- _TEXTE FOURNI_:

↓

La Dresse D._______, dans sa prise de position du 5 février 2008,
confirme ses considérations du 7 août 2007 (pce 60).
Dans sa réponse du 12 février 2008, l'OAIE reprend l'argumentation
qu'elle a exposée dans ses décisions du 16 mai 2006 et décision sur
opposition du 21 août 2007 (pce 5 TAF).
Par réplique du 5 mars 2008, A._______ avance derechef ne plus
pouvoir exercer d'activité professionnelle et confirme, partant, ses
précédentes conclusions (pce 8 TAF).
Droit :
1.
Sous réserve des exceptions – non réalisées en l'espèce – prévues à
l’art. 32 LTAF, le Tribunal administratif fédéral, en vertu de l’art. 31
LTAF, connaît des recours contre les décisions au sens de l’art. 5 de la
loi fédérale du 20 décembre 1968 sur la procédure administrative (PA,
RS 172.021) prises par les autorités mentionnées à l'art. 33 LTAF. En
particulier, les décisions rendues par l'OAIE concernant l'assurance-
invalidité peuvent être contestées devant le Tribunal administratif
fédéral conformément à l’art. 69 al. 1 let. b de la loi fédérale du 19 juin
1959 sur l'assurance-invalidité (LAI, RS 831.20), celui-ci étant dès lors
compétent pour connaître de la présente cause.

↑

- _DONNÉES SOURCES_:

↓

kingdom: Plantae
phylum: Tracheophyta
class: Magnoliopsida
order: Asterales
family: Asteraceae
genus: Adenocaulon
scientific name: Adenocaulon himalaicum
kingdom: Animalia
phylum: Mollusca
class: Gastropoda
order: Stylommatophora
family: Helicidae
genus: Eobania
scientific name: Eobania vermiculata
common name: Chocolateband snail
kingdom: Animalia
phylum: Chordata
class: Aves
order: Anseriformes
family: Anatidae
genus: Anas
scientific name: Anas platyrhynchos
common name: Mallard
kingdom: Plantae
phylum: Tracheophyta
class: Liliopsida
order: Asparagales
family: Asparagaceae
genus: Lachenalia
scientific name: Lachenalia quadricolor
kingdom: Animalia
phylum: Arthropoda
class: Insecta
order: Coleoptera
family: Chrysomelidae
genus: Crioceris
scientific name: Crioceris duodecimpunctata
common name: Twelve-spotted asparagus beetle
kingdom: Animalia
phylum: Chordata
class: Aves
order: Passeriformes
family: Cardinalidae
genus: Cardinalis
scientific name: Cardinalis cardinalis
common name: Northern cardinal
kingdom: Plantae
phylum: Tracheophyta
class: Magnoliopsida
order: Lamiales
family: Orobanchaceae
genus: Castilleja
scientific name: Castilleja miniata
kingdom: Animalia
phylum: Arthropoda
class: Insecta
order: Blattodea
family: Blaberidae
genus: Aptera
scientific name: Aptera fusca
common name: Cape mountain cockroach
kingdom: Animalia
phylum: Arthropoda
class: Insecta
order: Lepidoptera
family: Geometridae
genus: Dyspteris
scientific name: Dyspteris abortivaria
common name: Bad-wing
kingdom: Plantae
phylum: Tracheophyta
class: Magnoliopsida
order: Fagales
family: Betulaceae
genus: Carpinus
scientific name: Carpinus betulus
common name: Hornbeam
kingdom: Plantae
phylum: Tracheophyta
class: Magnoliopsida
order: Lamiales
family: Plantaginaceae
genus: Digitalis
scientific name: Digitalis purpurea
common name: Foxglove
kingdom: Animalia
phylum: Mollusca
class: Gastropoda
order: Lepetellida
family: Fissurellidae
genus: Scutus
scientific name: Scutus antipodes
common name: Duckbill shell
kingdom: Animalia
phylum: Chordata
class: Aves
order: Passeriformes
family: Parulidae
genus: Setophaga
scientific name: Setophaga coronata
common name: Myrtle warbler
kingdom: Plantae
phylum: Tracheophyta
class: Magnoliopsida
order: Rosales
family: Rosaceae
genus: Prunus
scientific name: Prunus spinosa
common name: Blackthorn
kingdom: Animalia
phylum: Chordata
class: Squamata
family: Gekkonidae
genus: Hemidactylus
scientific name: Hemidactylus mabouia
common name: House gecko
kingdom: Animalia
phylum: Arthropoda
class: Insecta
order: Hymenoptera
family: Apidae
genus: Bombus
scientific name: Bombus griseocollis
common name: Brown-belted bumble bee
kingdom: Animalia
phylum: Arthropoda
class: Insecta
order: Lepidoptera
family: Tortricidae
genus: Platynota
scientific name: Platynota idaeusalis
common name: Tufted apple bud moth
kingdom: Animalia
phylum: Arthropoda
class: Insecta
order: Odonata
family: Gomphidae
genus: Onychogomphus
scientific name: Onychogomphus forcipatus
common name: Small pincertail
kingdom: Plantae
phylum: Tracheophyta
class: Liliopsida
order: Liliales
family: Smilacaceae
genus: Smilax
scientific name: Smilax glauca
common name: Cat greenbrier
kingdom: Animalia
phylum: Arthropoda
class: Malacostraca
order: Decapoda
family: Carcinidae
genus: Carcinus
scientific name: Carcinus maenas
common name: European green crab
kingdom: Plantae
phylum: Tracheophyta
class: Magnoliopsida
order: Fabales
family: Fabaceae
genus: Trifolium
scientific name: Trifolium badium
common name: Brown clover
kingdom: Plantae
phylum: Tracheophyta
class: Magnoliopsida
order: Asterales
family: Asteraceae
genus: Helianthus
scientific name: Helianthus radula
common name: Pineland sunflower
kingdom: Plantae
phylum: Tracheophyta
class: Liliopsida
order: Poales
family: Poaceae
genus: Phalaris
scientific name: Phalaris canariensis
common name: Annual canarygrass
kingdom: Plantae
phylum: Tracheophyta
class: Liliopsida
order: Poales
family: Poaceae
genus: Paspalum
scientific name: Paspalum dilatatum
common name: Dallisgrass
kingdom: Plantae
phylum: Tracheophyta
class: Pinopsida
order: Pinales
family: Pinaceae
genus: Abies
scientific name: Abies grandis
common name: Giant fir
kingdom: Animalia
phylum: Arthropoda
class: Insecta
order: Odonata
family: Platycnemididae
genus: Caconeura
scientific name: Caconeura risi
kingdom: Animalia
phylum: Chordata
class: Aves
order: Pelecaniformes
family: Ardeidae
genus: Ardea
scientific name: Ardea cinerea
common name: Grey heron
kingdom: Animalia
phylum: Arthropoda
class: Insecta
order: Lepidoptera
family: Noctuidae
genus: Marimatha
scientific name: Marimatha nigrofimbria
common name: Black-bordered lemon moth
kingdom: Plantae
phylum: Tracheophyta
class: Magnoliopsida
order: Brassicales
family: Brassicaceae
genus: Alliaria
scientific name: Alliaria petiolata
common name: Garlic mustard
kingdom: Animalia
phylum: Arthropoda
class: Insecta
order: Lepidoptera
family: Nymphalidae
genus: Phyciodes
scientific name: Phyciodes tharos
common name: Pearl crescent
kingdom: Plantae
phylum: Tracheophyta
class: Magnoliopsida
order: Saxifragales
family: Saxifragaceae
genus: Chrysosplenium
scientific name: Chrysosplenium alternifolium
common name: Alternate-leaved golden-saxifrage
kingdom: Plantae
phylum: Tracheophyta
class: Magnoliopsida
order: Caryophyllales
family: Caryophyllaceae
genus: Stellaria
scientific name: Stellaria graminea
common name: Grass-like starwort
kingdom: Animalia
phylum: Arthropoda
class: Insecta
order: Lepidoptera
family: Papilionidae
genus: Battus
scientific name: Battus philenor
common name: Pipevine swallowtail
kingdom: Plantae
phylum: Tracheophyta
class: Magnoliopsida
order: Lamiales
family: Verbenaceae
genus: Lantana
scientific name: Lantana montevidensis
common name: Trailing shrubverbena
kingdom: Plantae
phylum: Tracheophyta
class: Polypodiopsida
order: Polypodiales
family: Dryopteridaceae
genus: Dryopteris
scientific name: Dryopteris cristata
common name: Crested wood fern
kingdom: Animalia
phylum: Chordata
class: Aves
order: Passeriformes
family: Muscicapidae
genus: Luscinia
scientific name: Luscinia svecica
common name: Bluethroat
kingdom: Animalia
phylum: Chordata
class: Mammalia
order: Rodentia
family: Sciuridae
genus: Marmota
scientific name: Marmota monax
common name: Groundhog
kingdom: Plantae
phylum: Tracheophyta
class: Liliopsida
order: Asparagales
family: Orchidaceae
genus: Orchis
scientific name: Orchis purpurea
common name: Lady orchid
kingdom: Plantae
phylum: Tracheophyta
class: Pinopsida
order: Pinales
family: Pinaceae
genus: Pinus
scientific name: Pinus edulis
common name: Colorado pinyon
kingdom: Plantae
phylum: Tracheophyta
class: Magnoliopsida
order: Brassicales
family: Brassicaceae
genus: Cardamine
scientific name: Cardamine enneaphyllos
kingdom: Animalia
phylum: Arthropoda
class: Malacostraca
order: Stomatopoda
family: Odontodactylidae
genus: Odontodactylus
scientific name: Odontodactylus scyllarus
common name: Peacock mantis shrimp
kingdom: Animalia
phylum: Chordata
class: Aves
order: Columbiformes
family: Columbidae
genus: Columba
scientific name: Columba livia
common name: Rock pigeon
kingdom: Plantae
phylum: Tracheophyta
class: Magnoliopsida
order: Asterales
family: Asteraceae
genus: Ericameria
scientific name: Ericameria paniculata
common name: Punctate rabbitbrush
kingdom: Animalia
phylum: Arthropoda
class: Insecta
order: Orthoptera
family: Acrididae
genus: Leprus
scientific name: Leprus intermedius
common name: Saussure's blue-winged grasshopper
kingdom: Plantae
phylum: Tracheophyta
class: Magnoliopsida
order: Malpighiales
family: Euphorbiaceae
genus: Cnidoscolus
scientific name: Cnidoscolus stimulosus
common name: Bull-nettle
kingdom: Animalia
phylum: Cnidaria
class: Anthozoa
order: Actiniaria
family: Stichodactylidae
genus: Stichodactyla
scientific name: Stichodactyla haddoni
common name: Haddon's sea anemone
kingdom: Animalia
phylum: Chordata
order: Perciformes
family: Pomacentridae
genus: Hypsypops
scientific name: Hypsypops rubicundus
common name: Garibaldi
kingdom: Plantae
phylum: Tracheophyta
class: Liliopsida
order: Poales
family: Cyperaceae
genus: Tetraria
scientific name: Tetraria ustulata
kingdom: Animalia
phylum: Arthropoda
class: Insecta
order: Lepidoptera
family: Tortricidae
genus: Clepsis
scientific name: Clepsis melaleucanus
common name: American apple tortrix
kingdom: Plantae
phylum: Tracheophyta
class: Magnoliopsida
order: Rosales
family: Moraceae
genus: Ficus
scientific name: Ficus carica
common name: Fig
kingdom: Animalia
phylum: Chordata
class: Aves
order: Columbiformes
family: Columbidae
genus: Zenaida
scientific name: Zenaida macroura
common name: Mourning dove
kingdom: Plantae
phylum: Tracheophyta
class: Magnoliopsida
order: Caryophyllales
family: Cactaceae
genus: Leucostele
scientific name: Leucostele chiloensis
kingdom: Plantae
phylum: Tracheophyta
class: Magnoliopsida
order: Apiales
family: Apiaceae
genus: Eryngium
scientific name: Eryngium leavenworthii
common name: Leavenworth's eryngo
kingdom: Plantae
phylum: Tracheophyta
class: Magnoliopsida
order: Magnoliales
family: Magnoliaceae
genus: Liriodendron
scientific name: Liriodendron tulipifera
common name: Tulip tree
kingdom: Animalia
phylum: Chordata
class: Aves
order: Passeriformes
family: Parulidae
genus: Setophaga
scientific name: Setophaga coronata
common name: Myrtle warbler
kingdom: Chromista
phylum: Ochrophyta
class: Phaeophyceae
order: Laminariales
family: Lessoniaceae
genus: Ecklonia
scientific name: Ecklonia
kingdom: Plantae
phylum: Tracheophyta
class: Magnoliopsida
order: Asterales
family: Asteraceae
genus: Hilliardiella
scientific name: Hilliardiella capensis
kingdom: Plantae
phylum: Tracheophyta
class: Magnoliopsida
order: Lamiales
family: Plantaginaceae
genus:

↑

- _CONSIGNE 1_:
Répondez à ces questions d'après le texte fourni :
(a) À quelle date la Dresse D._______ a-t-elle rendu sa prise de position ?
(b) De quelle date est la réplique de A._______ ?
(c) En vertu de quelle disposition de la LAI les décisions de l'OAIE concernant l'assurance-invalidité peuvent-elles être contestées devant le Tribunal administratif fédéral ?
- _CONSIGNE 2_:
Recopiez mot pour mot le passage du texte fourni qui commence par les mots "Dans sa réponse" et s'achève sur "(pce 8 TAF).".

- _RÉPONSE RÉDIGÉE 1_:
(a) Le 5 février 2008.
(b) Du 5 mars 2008.
(c) L'art. 69 al. 1 let. b LAI.

- _RÉPONSE RÉDIGÉE 2_:
Dans sa réponse du 12 février 2008, l'OAIE reprend l'argumentation
qu'elle a exposée dans ses décisions du 16 mai 2006 et décision sur
opposition du 21 août 2007 (pce 5 TAF).
Par réplique du 5 mars 2008, A._______ avance derechef ne plus
pouvoir exercer d'activité professionnelle et confirme, partant, ses
précédentes conclusions (pce 8 TAF).